=== DATA EXTRACTS ===

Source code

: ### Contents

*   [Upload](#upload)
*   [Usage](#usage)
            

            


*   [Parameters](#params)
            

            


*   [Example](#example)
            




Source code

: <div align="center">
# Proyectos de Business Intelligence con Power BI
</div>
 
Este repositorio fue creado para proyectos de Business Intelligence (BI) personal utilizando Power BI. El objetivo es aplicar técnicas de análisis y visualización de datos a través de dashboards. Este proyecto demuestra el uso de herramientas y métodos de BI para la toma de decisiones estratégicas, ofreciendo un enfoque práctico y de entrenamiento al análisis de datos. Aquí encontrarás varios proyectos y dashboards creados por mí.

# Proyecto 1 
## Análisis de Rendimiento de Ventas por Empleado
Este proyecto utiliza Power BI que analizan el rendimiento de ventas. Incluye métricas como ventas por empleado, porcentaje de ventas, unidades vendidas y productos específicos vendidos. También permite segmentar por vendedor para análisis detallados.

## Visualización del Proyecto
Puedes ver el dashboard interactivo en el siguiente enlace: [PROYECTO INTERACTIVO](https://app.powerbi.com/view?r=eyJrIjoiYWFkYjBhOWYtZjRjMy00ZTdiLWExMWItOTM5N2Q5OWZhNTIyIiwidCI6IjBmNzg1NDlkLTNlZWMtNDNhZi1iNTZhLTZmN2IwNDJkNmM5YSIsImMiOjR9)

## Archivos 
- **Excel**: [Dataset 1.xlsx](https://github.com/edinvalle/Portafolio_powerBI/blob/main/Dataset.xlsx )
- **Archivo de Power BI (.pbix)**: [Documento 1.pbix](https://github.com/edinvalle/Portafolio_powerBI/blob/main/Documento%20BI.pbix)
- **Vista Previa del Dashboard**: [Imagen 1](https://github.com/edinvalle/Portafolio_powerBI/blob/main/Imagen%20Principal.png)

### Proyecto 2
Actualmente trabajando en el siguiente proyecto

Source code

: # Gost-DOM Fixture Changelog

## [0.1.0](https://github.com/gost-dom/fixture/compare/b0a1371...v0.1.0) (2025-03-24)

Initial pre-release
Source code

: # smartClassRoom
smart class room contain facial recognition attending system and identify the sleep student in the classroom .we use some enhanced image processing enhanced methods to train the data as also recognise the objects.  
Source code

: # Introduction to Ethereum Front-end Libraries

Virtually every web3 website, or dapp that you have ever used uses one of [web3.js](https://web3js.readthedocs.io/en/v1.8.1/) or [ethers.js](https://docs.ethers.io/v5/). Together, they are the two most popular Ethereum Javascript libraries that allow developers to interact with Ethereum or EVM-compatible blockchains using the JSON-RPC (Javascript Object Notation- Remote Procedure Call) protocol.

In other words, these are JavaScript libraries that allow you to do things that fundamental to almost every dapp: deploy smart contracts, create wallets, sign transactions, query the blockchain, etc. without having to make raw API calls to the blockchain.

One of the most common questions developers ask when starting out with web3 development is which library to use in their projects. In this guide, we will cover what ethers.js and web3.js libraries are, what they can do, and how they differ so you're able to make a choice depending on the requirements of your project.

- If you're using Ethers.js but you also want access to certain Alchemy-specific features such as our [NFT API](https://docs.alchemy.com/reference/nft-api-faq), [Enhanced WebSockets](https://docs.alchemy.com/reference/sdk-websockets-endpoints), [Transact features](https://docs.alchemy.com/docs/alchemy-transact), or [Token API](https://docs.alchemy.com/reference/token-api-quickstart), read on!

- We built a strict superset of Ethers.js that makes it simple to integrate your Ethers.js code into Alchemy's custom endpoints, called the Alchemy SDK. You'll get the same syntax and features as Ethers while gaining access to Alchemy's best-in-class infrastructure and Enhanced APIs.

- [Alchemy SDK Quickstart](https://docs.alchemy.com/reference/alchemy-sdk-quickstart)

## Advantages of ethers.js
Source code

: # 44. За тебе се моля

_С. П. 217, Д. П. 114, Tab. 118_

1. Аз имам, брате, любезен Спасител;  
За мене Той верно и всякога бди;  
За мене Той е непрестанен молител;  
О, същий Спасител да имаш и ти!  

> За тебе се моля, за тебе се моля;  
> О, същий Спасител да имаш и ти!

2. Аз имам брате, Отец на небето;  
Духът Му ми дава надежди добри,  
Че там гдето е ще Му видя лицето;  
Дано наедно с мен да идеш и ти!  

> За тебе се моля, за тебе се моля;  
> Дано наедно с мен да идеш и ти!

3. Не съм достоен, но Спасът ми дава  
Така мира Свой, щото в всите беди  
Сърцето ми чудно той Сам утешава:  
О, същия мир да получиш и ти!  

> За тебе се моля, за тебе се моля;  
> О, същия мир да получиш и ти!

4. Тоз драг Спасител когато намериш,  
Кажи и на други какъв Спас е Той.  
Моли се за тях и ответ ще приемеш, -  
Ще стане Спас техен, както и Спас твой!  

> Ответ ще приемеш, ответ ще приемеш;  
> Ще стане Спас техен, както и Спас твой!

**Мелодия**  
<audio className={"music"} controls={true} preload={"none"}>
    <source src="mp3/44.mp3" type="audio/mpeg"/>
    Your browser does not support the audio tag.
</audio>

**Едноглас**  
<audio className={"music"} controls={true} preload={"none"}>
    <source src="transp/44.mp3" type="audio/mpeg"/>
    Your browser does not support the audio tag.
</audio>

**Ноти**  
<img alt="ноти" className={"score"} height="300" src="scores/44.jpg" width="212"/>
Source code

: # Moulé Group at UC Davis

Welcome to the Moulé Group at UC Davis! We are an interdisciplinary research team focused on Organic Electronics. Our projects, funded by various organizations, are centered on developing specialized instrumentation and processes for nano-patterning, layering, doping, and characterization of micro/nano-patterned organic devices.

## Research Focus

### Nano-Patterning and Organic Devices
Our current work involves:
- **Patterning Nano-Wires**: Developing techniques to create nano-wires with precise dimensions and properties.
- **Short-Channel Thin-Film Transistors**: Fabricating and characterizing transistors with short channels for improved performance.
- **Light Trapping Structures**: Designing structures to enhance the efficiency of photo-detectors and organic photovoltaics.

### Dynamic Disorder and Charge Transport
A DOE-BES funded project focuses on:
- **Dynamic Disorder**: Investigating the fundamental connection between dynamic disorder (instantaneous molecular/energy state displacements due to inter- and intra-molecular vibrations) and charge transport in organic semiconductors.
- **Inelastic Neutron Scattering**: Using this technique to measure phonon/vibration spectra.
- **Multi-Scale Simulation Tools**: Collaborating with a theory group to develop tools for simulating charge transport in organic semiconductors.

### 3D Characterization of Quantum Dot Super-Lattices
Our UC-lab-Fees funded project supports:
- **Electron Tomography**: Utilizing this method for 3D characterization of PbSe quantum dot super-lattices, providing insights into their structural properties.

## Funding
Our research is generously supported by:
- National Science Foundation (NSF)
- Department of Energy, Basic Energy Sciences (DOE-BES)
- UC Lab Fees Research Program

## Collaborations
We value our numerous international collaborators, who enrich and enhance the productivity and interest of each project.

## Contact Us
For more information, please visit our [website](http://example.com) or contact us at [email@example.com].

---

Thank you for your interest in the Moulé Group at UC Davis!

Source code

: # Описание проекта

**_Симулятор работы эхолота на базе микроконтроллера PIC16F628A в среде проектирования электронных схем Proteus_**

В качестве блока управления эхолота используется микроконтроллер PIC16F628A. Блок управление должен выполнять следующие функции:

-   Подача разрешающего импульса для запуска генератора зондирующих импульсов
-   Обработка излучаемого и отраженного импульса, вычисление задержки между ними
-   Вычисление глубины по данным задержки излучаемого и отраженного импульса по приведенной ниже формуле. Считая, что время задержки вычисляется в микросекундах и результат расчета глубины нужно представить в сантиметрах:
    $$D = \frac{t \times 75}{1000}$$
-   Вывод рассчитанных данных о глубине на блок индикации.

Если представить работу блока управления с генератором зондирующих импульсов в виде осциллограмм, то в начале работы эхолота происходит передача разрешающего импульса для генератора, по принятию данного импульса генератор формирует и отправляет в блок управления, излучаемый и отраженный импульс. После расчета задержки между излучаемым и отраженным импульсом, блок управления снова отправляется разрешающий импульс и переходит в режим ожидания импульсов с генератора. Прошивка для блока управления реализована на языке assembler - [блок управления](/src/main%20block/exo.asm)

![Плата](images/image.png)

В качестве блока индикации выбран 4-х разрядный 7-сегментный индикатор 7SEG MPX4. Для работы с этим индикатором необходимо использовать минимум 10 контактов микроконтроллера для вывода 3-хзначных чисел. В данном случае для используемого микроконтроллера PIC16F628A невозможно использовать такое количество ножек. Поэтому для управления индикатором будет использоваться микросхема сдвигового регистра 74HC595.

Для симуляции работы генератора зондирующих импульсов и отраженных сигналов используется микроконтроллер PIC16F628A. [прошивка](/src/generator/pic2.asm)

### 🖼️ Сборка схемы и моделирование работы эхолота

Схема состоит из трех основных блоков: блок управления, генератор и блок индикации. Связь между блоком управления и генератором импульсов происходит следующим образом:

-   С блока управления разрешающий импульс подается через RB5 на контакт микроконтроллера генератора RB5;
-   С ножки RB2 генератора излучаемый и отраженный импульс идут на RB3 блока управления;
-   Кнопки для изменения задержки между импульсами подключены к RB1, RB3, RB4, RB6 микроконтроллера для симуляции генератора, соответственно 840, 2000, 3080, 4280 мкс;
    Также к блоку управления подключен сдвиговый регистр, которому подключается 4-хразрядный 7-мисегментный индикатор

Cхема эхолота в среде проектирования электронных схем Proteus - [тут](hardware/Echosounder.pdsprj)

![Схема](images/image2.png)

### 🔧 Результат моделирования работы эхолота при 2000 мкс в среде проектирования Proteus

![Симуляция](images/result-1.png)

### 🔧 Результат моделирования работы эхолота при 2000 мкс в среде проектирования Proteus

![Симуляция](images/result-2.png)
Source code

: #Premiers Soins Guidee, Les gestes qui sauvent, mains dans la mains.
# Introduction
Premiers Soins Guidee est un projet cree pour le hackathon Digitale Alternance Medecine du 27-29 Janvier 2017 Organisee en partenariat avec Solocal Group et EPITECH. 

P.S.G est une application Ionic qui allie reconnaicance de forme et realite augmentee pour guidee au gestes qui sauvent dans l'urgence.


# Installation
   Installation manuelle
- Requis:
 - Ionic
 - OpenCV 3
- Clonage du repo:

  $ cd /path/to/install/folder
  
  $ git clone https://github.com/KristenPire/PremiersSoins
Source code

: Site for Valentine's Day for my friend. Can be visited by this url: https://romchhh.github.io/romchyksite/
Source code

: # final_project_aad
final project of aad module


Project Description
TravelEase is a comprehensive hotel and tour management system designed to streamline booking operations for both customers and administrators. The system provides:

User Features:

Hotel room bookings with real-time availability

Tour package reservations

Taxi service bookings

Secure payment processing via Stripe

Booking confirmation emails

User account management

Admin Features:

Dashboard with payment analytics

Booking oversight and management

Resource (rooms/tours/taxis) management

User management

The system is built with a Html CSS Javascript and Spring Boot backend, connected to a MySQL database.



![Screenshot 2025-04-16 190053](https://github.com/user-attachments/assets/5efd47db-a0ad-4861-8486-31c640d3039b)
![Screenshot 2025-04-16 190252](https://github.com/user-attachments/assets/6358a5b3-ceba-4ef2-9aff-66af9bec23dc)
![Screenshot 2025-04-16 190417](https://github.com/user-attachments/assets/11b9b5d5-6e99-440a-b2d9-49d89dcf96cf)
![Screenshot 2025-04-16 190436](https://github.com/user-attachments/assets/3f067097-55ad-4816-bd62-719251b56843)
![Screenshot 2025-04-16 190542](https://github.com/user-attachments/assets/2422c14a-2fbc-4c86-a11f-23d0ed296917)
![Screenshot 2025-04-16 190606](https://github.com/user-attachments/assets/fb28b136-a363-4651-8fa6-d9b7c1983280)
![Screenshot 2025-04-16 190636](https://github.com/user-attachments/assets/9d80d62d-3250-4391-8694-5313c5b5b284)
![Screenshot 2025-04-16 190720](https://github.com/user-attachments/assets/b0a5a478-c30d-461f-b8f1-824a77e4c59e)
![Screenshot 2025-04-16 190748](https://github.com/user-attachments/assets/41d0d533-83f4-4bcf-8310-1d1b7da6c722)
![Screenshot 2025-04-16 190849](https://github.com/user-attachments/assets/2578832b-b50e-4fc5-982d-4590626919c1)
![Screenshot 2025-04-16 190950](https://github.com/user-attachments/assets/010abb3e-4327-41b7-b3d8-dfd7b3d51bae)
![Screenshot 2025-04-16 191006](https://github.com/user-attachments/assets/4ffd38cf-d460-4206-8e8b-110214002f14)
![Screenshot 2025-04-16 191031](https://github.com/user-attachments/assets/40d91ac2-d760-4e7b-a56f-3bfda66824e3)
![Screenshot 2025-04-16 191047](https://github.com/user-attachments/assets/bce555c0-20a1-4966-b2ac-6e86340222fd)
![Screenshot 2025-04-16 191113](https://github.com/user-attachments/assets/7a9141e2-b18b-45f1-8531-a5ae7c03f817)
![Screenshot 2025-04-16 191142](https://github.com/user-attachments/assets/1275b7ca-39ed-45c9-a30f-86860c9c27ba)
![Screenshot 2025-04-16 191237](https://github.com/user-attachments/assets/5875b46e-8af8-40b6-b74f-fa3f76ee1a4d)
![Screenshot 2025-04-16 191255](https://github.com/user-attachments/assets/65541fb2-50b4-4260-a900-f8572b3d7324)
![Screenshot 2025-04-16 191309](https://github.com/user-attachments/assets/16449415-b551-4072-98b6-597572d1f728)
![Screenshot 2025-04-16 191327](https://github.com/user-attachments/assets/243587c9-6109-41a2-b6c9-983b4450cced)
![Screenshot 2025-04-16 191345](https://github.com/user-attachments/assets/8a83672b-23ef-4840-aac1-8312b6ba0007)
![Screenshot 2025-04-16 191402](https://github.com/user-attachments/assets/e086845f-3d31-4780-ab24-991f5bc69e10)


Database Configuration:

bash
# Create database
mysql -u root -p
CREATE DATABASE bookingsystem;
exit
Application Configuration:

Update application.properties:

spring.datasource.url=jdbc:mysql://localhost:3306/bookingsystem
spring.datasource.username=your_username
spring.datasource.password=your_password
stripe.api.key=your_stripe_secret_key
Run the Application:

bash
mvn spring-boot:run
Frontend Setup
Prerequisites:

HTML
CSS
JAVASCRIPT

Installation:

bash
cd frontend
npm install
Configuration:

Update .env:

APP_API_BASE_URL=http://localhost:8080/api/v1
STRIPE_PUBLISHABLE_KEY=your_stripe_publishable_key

===

■ TO-DO ITEM: Replace "Power BI" with "Tableau" throughout the stretch from the start of the records through the line containing "Puedes ver el", and write out that stretch again with everything else unchanged.

■ RESULT:
Source code

: ### Contents

*   [Upload](#upload)
*   [Usage](#usage)
            

            


*   [Parameters](#params)
            

            


*   [Example](#example)
            




Source code

: <div align="center">
# Proyectos de Business Intelligence con Tableau
</div>
 
Este repositorio fue creado para proyectos de Business Intelligence (BI) personal utilizando Tableau. El objetivo es aplicar técnicas de análisis y visualización de datos a través de dashboards. Este proyecto demuestra el uso de herramientas y métodos de BI para la toma de decisiones estratégicas, ofreciendo un enfoque práctico y de entrenamiento al análisis de datos. Aquí encontrarás varios proyectos y dashboards creados por mí.

# Proyecto 1 
## Análisis de Rendimiento de Ventas por Empleado
Este proyecto utiliza Tableau que analizan el rendimiento de ventas. Incluye métricas como ventas por empleado, porcentaje de ventas, unidades vendidas y productos específicos vendidos. También permite segmentar por vendedor para análisis detallados.

## Visualización del Proyecto
Puedes ver el dashboard interactivo en el siguiente enlace: [PROYECTO INTERACTIVO](https://app.powerbi.com/view?r=eyJrIjoiYWFkYjBhOWYtZjRjMy00ZTdiLWExMWItOTM5N2Q5OWZhNTIyIiwidCI6IjBmNzg1NDlkLTNlZWMtNDNhZi1iNTZhLTZmN2IwNDJkNmM5YSIsImMiOjR9)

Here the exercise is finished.